The ideas shared here are truly intended to be a beginning point, a suggestion for foundational practices because that’s exactly where we are: at the start. The nuances of this conversation are more than what can be contained here. For example, Black men are of course also subjected to anti-Blackness and colourism. Or the conversation has a different emphasis when we consider the broad scope of love between Black men and womxn who aren’t potential sexual options for each other, owing to orientation or just lack of desire. Or what responsibility for reconciliation falls to trans Black men and non-binary people who may have a different kind of personal history with Black womxn? It is my hope that my words are a conversation opener. That we start to think creatively about how we can re-build our bonds. 

For Black men wanting to do healing work it is important to acknowledge that it is a choice, a decision, and a pause. You have to make room for it. Reading is always a reliable catalyst for personal change, you might start with “The Will To Change: Men, Masculinity & Love” by bell hooks, or you might see yourself reflected in the anthology “Safe: On Black Men Reclaiming Space”, a critical moment in making public the contemporary life and consciousness of Black British men.
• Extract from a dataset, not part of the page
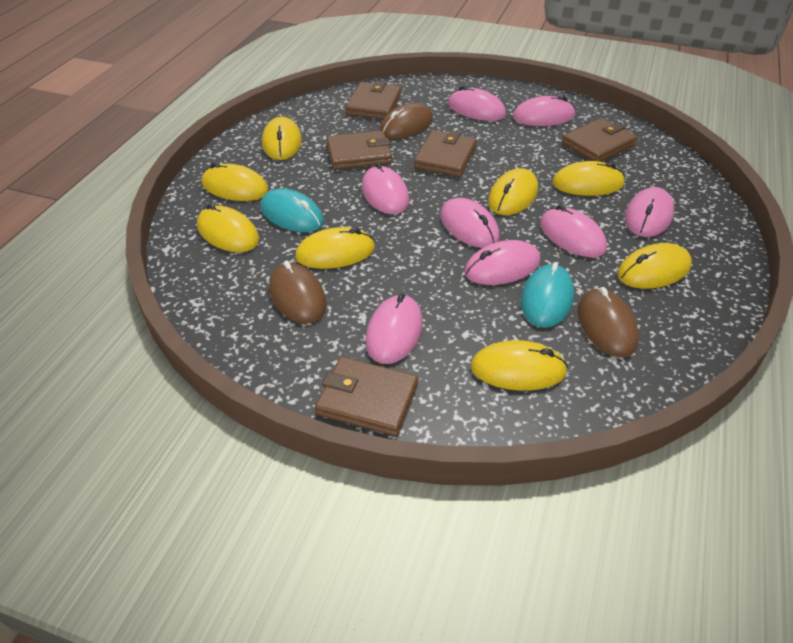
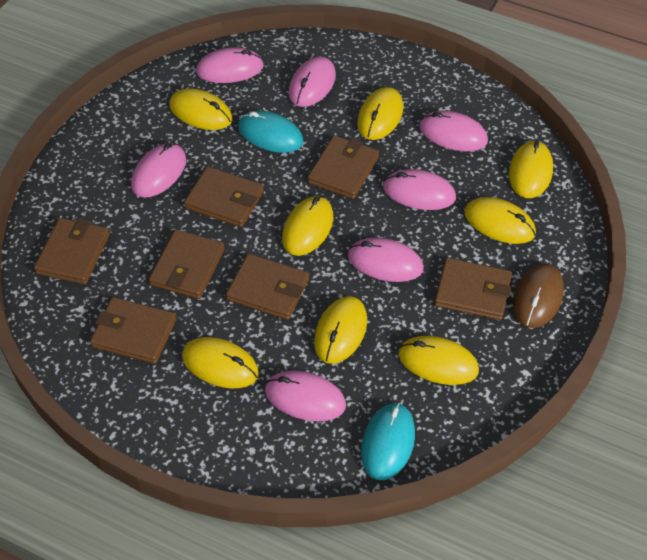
brown mouse: 3 -> 1
brown wallet: 5 -> 7
pink mouse: 8 -> 7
Alex Reads curates thoughtful conversations on his podcast, formerly called “What Matters” and now “Time To Talk”. Symeon Brown’s “Good Reader Book Club” could also be a good space that supports broader personal growth by engaging ideas just for pleasure. 

Don’t forget to use the spiritual tools that are available to you. I truly believe more Black men could hugely benefit from engaging with tarot in one to one settings, with me, or someone else you vibe with. I do public Tarot Therapy live every week that is reposted to my Youtube Channel. Maintaining a regular meditation practice. Using somatic movement practices that can unlock the emotions, such a yoga. There is so much for you to explore.